VORLIEGENDER TEXTAUSZUG:
☆ ☆ ☆ ☆

Was hat der Film "Ein Sommer in Orange" mit systemischem Denken zu tun?

Im Oktober trafen sich 10 ISH-Therapeuten zusammen mit Peter und Ulrike Kleylein zum alljährlichen ISH-Jahrestreffen in Bad Reichenhall. Dieses Jahr fand der Anlass erstmals über 4 Tage statt.

In dieser gemeinsamen Zeit gab es systemische Aufstellungen in der Gruppe, Einzel-Settings, schamanische Reisen, Meditationen und Hypnoreisen welche sich abwechselten mit Aktivitäten in der Natur wie eine Wanderung auf die Bäckeralm oder einem "Nature-Walk". Die weiblichen und männlichen Aspekte des "Seins" und "Tuns" wurden also in der Praxis gelebt. Und wie immer wurden wir auch auf der phyischen Ebene bestens genährt.

Bäckeralm

Apropos männlich. Ich habe mich sehr gefreut, dass wir einen ausgeglichenen Mix von Männern und Frauen an diesem Treffen hatten. Es zeigt sich, das systemische Hypnotherapie und damit die intensive Auseinandersetzung mit dem eigenen Weg und den eigenen Themen endlich auch bei den Männern angekommen ist. Ich bin noch immer sehr berührt, dass wir Männer uns öffnen für diese Themen und damit uns so zeigen, wie wir sind.

Der Austausch und die gegenseitige Unterstützung waren und sind für mich sehr wertvoll. Es ist ein wirklicher Austausch zwischen allen hier anwesenden Menschen, jeder mit seinen Stärken und seinen Sichtweisen und ich bin unglaublich dankbar, Teil dieser Gruppe zu sein. Und dieser Austausch geht ja auch über die ISH-Plattform online weiter. (www.ish-schweiz.ch)

An einem Abend haben wir gemeinsam den Film "Ein Sommer in Orange" (von Marcus H. Rosenmüller aus dem Jahr 2011) im wunderschönen Park-Kino genossen. Der Film handelt von einem Mädchen, welches gerne ein normales Leben führen würde. Dem wird aber nicht so durch den Umzug ihrer Bhagwan-Kommune von Berlin in ein bayrisches Dorf. Der Film handelt vom Wunsch der Menschen freier und wilder zu leben - und im Gegensatz von der Sehnsucht nach Regeln und Ordnung als Lebensbasis. Lilli, die 12jährige Tochter und Hauptdarstellerin des Films, gerät zwischen die Fronten und weiss zeitweilig selber nicht mehr, wer Sie ist und wo Sie hingehört.

☆ ☆ ☆ ☆

MATERIALAUSZÜGE:
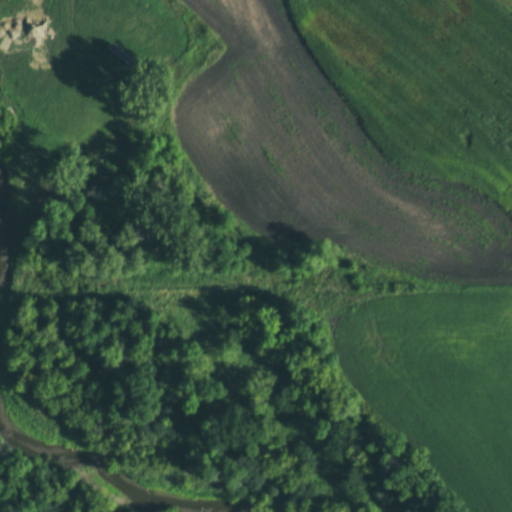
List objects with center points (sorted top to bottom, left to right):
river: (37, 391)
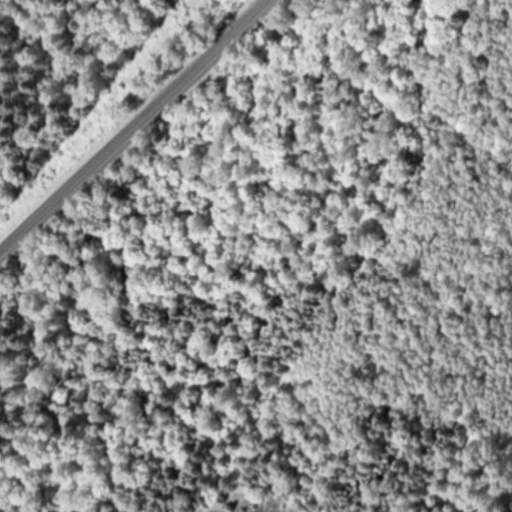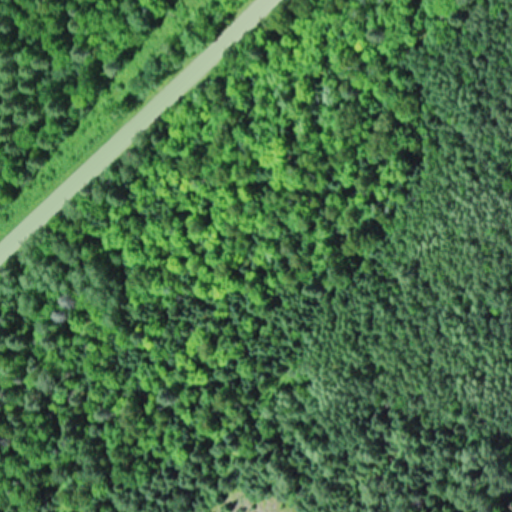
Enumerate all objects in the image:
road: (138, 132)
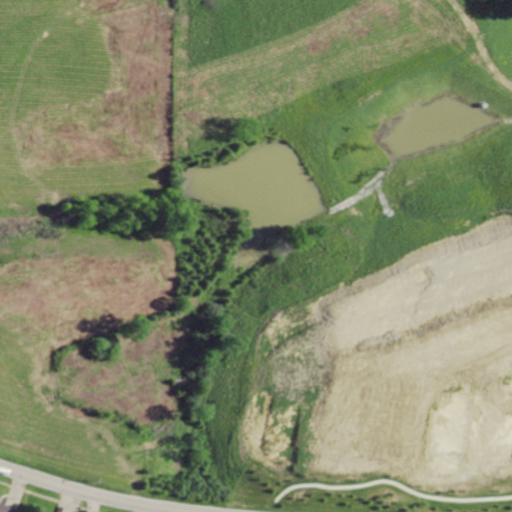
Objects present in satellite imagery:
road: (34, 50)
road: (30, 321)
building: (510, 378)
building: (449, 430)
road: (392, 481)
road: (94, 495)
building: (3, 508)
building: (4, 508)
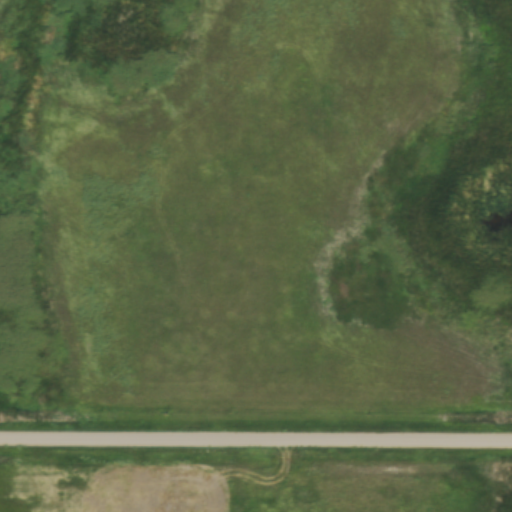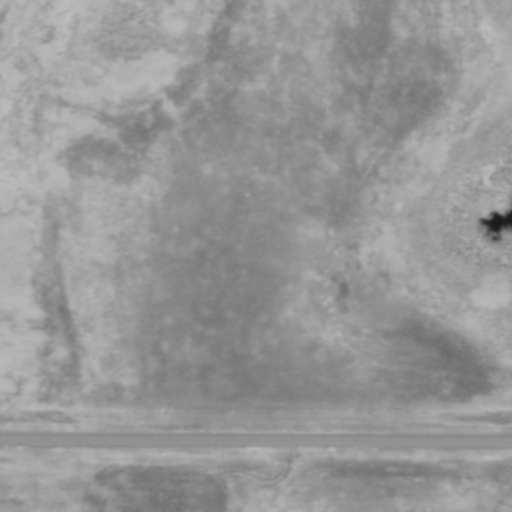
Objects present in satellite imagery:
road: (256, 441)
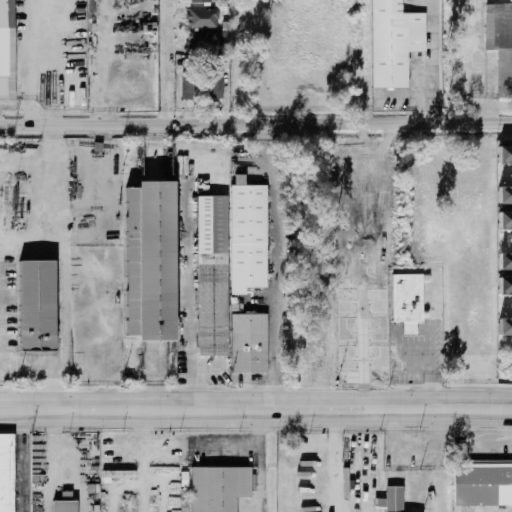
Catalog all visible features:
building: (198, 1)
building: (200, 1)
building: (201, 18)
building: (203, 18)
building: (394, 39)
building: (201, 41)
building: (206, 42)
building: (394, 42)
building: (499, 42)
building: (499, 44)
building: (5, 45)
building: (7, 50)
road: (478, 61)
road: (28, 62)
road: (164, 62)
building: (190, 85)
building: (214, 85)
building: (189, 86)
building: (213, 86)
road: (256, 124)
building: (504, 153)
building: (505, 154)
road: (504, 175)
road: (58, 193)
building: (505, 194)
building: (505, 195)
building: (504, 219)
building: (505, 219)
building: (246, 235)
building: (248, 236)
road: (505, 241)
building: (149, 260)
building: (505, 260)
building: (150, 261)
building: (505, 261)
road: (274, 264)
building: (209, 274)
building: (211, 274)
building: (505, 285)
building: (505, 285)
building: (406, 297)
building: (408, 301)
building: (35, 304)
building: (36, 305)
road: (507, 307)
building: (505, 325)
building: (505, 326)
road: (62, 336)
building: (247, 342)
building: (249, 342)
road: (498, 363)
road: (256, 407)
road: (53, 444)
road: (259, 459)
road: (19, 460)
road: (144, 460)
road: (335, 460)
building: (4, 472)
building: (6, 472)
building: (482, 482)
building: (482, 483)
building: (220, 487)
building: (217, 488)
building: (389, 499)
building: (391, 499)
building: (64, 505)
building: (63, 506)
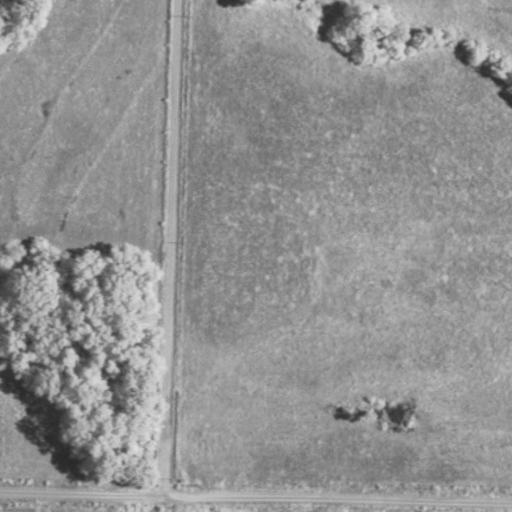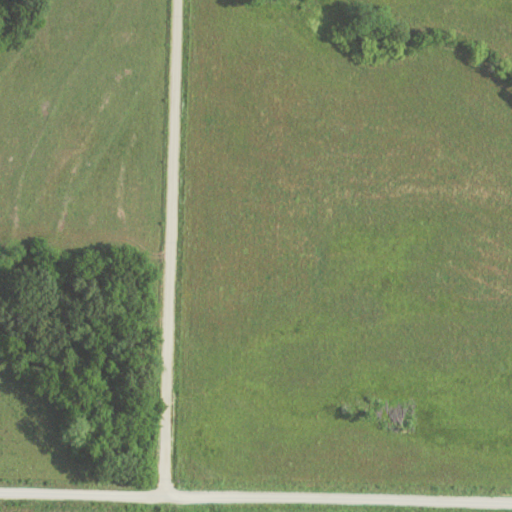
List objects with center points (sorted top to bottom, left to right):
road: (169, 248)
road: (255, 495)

☆ ☆ ☆ ☆

ZU ERLEDIGEN:
**a.** In welchem Ort fand das ISH-Jahrestreffen laut dem Textauszug statt?
**b.** Zitiere aus dem Textauszug wörtlich die Stelle, die mit "An einem Abend" beginnt und mit "wo Sie hingehört." endet.
Verwende ausschließlich den Textauszug.

ANTWORTEN PRO AUFGABE:
**a.** In Bad Reichenhall.

**b.**
An einem Abend haben wir gemeinsam den Film "Ein Sommer in Orange" (von Marcus H. Rosenmüller aus dem Jahr 2011) im wunderschönen Park-Kino genossen. Der Film handelt von einem Mädchen, welches gerne ein normales Leben führen würde. Dem wird aber nicht so durch den Umzug ihrer Bhagwan-Kommune von Berlin in ein bayrisches Dorf. Der Film handelt vom Wunsch der Menschen freier und wilder zu leben - und im Gegensatz von der Sehnsucht nach Regeln und Ordnung als Lebensbasis. Lilli, die 12jährige Tochter und Hauptdarstellerin des Films, gerät zwischen die Fronten und weiss zeitweilig selber nicht mehr, wer Sie ist und wo Sie hingehört.